Fleischmann described this commitment as one of the most rewarding things in his life. He admitted he wasn’t always open-minded before getting involved with the LGBTQ community and their causes. He is grateful and happy that this is no longer the case.
“Hey, you’re growing up. I had the opportunity to grow up in my later years, ”said Fleischmann, 70. After a pause, he refers to his wife who is nearby. “Pat is about to tear apart.”
Fleischmann’s wife Pat supports him in these efforts. She sparked the idea for the 30th anniversary events because she has had so many others over the years. One of these is the Community Tire Salsa Garden, located across from corporate headquarters on Durango Street and Central Avenue.
When the company moved into the neighborhood, Fleischmann was told that the area was a food wasteland, which meant that no fresh produce was available within a five-mile radius. Fleischmann always gave back to the communities where his stores were located. He wasn’t sure how to do this. This gave him an idea.
He recounted the conversation he had with his wife for 15, a significant other for 22, and a best friend for nearly 40.
One night I said to Pat, ‘I got it. I’ll give something back by growing fruits and vegetables for them, ”he recalled. “It lit a fire within her.”

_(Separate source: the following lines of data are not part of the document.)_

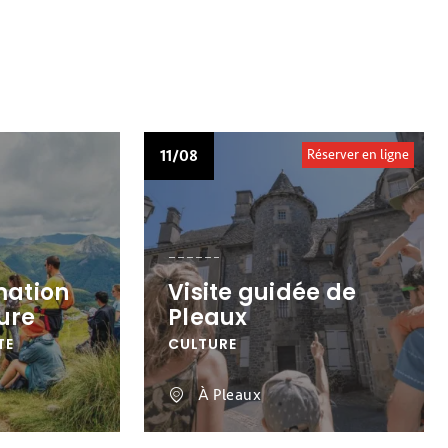
11/08
Réserver en ligne
mation
Visite guidée de
ure
Pleaux
TE
CULTURE
À Pleaux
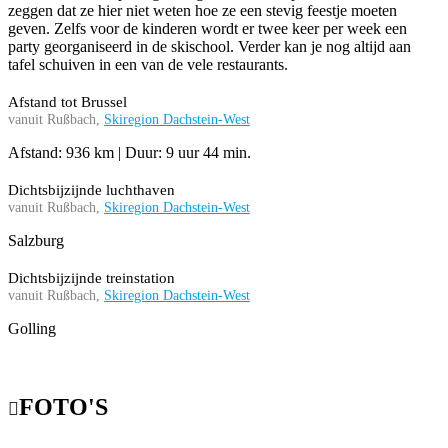
zeggen dat ze hier niet weten hoe ze een stevig feestje moeten
geven. Zelfs voor de kinderen wordt er twee keer per week een
party georganiseerd in de skischool. Verder kan je nog altijd aan
tafel schuiven in een van de vele restaurants.
Afstand tot Brussel
vanuit Rußbach,
Skiregion Dachstein-West
Afstand: 936 km | Duur: 9 uur 44 min.
Dichtsbijzijnde luchthaven
vanuit Rußbach,
Skiregion Dachstein-West
Salzburg
Dichtsbijzijnde treinstation
vanuit Rußbach,
Skiregion Dachstein-West
Golling
FOTO'S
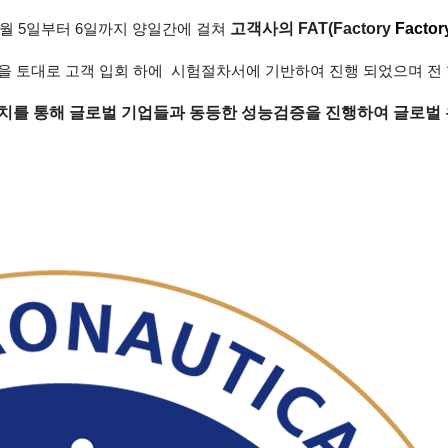
고객사의
FAT(Factory
Factor
월
5
일부터
6
일까지 양일간에 걸쳐
을 토대로 고객 입회 하에
시험절차서에 기반하여
진행 되었으며 전
설치를 통해 글로벌 기업들과 동등한 성능검증을 진행하여
글로벌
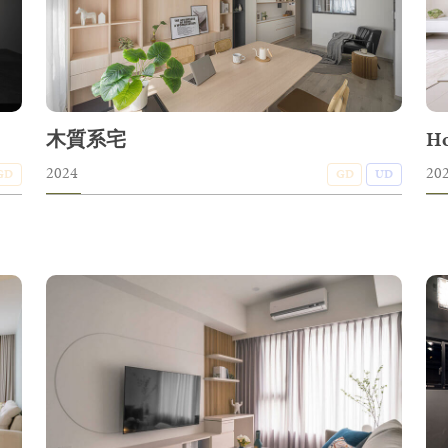
木質系宅
H
2024
20
GD
GD
UD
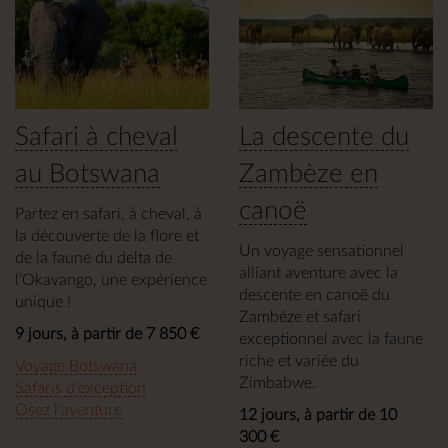
Safari à cheval
La descente du
au Botswana
Zambèze en
canoë
Partez en safari, à cheval, à
la découverte de la flore et
Un voyage sensationnel
de la faune du delta de
alliant aventure avec la
l’Okavango, une expérience
descente en canoë du
unique !
Zambèze et safari
9 jours, à partir de 7 850 €
exceptionnel avec la faune
riche et variée du
Voyage Botswana
Zimbabwe.
Safaris d'exception
Osez l'aventure
12 jours, à partir de 10
300 €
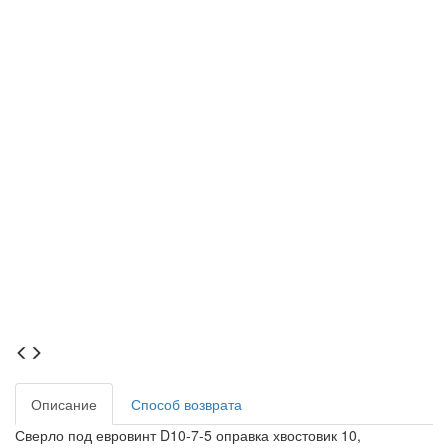
Описание
Способ возврата
Сверло под евровинт D10-7-5 оправка хвостовик 10,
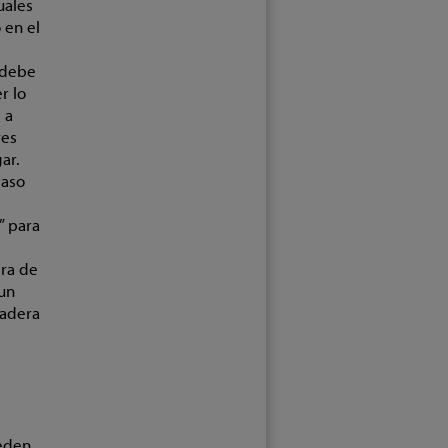
uales
 en el
 debe
r lo
 a
res
ar.
caso
” para
era de
 un
dadera
ueden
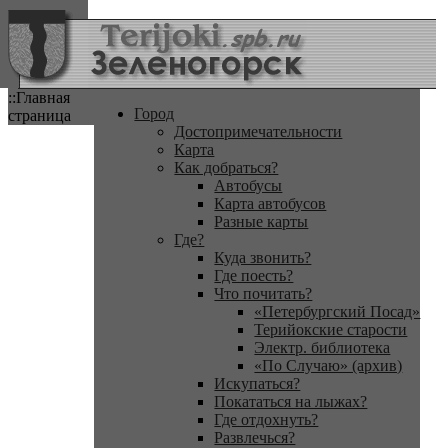
::Главная
Город
страница
Достопримечательности
Карта
Как добраться?
Автобусы
Карта автобусов
Разные карты
Где?
Куда звонить?
Где поесть?
Что почитать?
«Петербургский Посад»
Терийокские старости
Электр. библиотека
«По Случаю» (архив)
Искупаться?
Покататься на лыжах?
Где отдохнуть?
Развлечься?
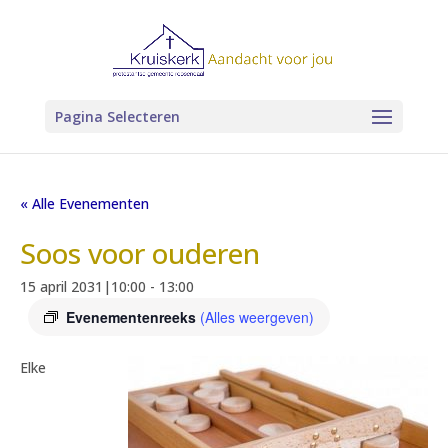
Pagina Selecteren
« Alle Evenementen
Soos voor ouderen
15 april 2031|10:00
-
13:00
Evenementenreeks
(Alles weergeven)
Elke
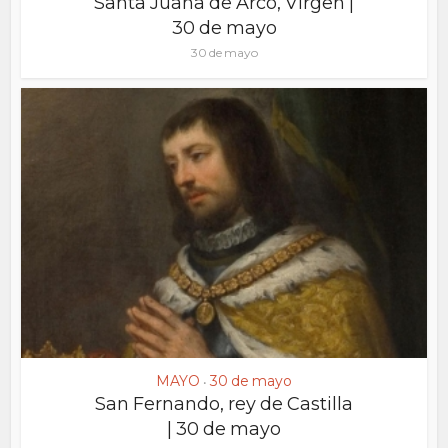
Santa Juana de Arco, Virgen |
30 de mayo
30 de mayo
MAYO
30 de mayo
•
San Fernando, rey de Castilla
| 30 de mayo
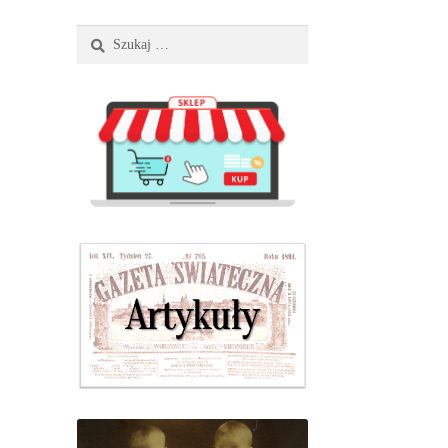
Szukaj:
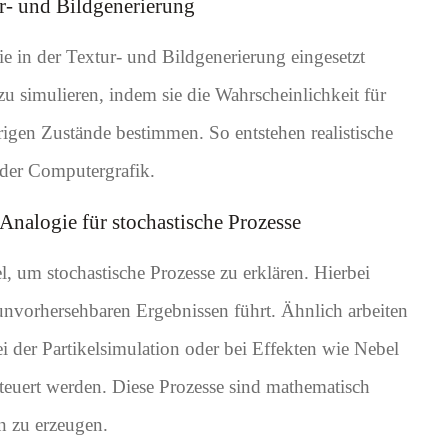
r- und Bildgenerierung
e in der Textur- und Bildgenerierung eingesetzt
zu simulieren, indem sie die Wahrscheinlichkeit für
rigen Zustände bestimmen. So entstehen realistische
 der Computergrafik.
 Analogie für stochastische Prozesse
l, um stochastische Prozesse zu erklären. Hierbei
 unvorhersehbaren Ergebnissen führt. Ähnlich arbeiten
i der Partikelsimulation oder bei Effekten wie Nebel
steuert werden. Diese Prozesse sind mathematisch
en zu erzeugen.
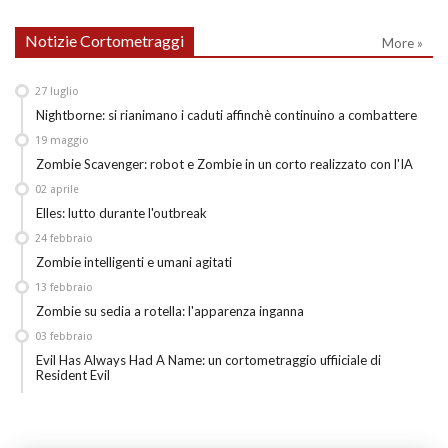
Notizie Cortometraggi
More »
27
luglio
Nightborne: si rianimano i caduti affinchè continuino a combattere
19
maggio
Zombie Scavenger: robot e Zombie in un corto realizzato con l'IA
02
aprile
Elles: lutto durante l'outbreak
24
febbraio
Zombie intelligenti e umani agitati
13
febbraio
Zombie su sedia a rotella: l'apparenza inganna
03
febbraio
Evil Has Always Had A Name: un cortometraggio uffiiciale di
Resident Evil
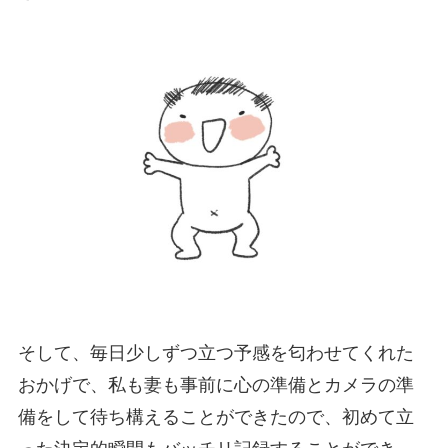
そして、毎日少しずつ立つ予感を匂わせてくれた
おかげで、私も妻も事前に心の準備とカメラの準
備をして待ち構えることができたので、初めて立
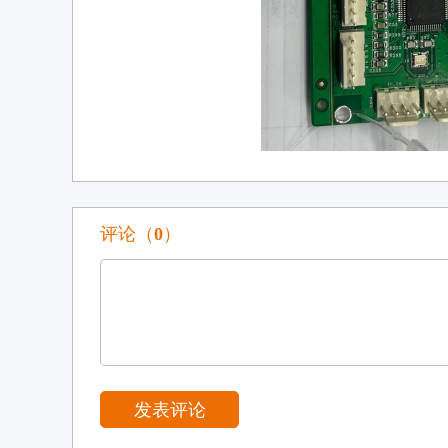
评论（
0
）
发表评论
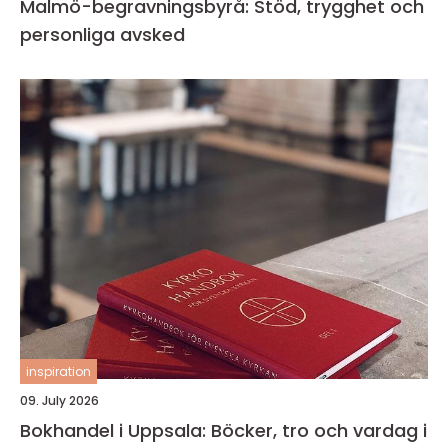
Malmö-begravningsbyrå: Stöd, trygghet och
personliga avsked
inspiration
09. July 2026
Bokhandel i Uppsala: Böcker, tro och vardag i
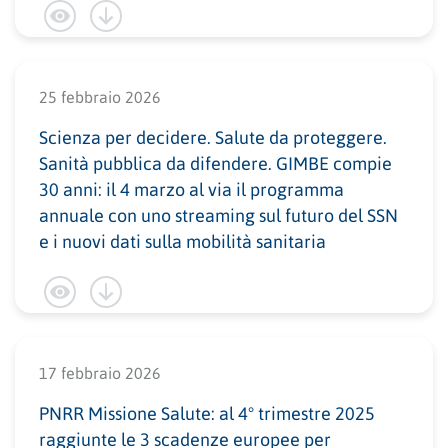
25 febbraio 2026
Scienza per decidere. Salute da proteggere.
Sanità pubblica da difendere. GIMBE compie
30 anni: il 4 marzo al via il programma
annuale con uno streaming sul futuro del SSN
e i nuovi dati sulla mobilità sanitaria
17 febbraio 2026
PNRR Missione Salute: al 4° trimestre 2025
raggiunte le 3 scadenze europee per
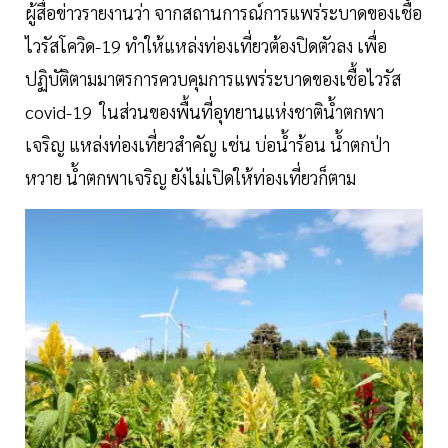
ผู้สื่อข่าวรายงานว่า จากสถานการณ์การแพร่ระบาดของเชื้อ
ไวรัสโควิด-19 ทำให้แหล่งท่องเที่ยวต้องปิดตัวลง เพื่อ
ปฏิบัติตามมาตรการควบคุมการแพร่ระบาดของเชื้อไวรัส
covid-19 ในส่วนของพื้นที่อุทยานแห่งชาติน้ำตกพา
เจริญ แหล่งท่องเที่ยวสำคัญ เช่น บ่อน้ำร้อน น้ำตกป่า
หวาย น้ำตกพาเจริญ ยังไม่เปิดให้ท่องเที่ยวก็ตาม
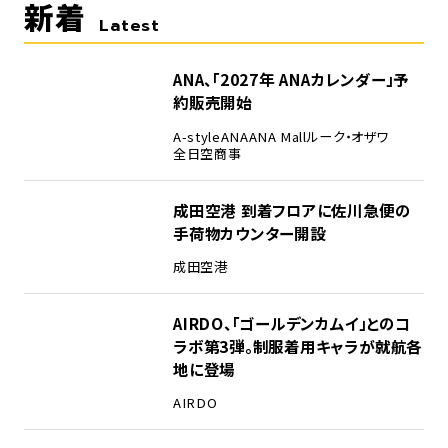
新着
Latest
ANA、「2027年 ANAカレンダー」予
約販売開始
A-style
ANA
ANA Mall
ルーク・オザワ
全日空商事
成田空港 到着フロアに佐川急便の
手荷物カウンター開設
成田空港
AIRDO、「ゴールデンカムイ」とのコ
ラボ第3弾。制服着用キャラが就航各
地に登場
AIRDO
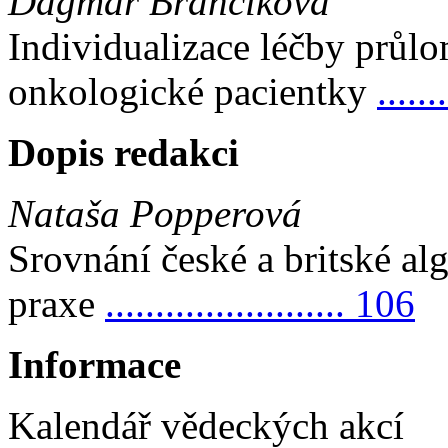
Dagmar Brančíková
Individualizace léčby průlo
onkologické pacientky
.....
Dopis redakci
Nataša Popperová
Srovnání české a britské alg
praxe
........................ 106
Informace
Kalendář vědeckých akcí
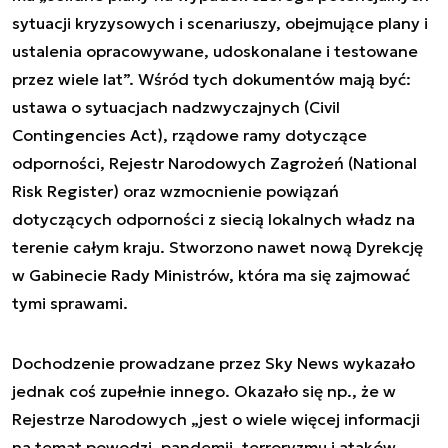
sytuacji kryzysowych i scenariuszy, obejmujące plany i
ustalenia opracowywane, udoskonalane i testowane
przez wiele lat”. Wśród tych dokumentów mają być:
ustawa o sytuacjach nadzwyczajnych (Civil
Contingencies Act), rządowe ramy dotyczące
odporności, Rejestr Narodowych Zagrożeń (National
Risk Register) oraz wzmocnienie powiązań
dotyczących odporności z siecią lokalnych władz na
terenie całym kraju. Stworzono nawet nową Dyrekcję
w Gabinecie Rady Ministrów, która ma się zajmować
tymi sprawami.
Dochodzenie prowadzane przez Sky News wykazało
jednak coś zupełnie innego. Okazało się np., że w
Rejestrze Narodowych „jest o wiele więcej informacji
na temat powodzi, pandemii, terroryzmu i ataków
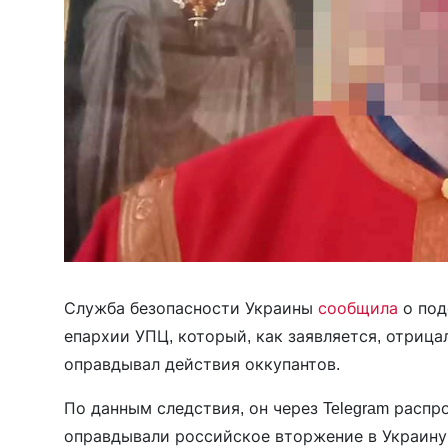
Служба безопасности Украины
сообщила
о по
епархии УПЦ, который, как заявляется, отриц
оправдывал действия оккупантов.
По данным следствия, он через Telegram расп
оправдывали российское вторжение в Украину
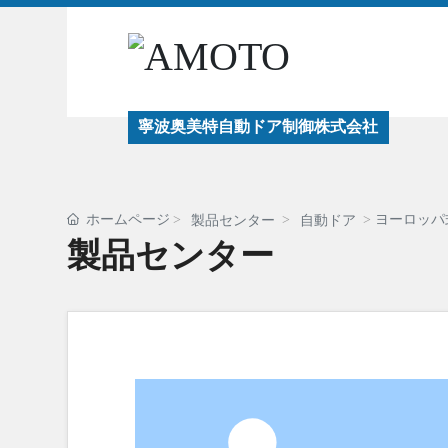
寧波奥美特自動ドア制御株式会社
ホームページ
ヨーロッパ
製品センター
自動ドア
製品センター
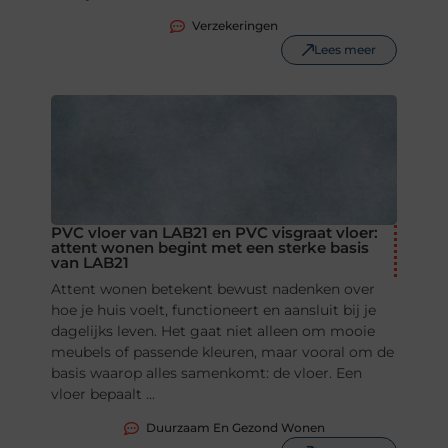
Verzekeringen
Lees meer
PVC vloer van LAB21 en PVC visgraat vloer:
attent wonen begint met een sterke basis
van LAB21
Attent wonen betekent bewust nadenken over
hoe je huis voelt, functioneert en aansluit bij je
dagelijks leven. Het gaat niet alleen om mooie
meubels of passende kleuren, maar vooral om de
basis waarop alles samenkomt: de vloer. Een
vloer bepaalt ...
Duurzaam En Gezond Wonen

Water was submerged and 9,000 pounds of fruits and vegetables were planted. The community garden also supports the Joshua Tree Feeding Program.
Fleischmann sees retirement in the near future. His son Howard Jr. is ready to take the helm.
“The good thing is he’s better than me. He gets what we stand for, ”said Fleischmann. “Part of our culture is that we never take money from a community without giving something back.”
What: Community Tire Pros & Auto Repair
Where: Six locations in Phoenix, Glendale
Interesting statistics: The global auto repair and maintenance market is projected to reach $ 828.6 billion in 2023, according to Research and Markets.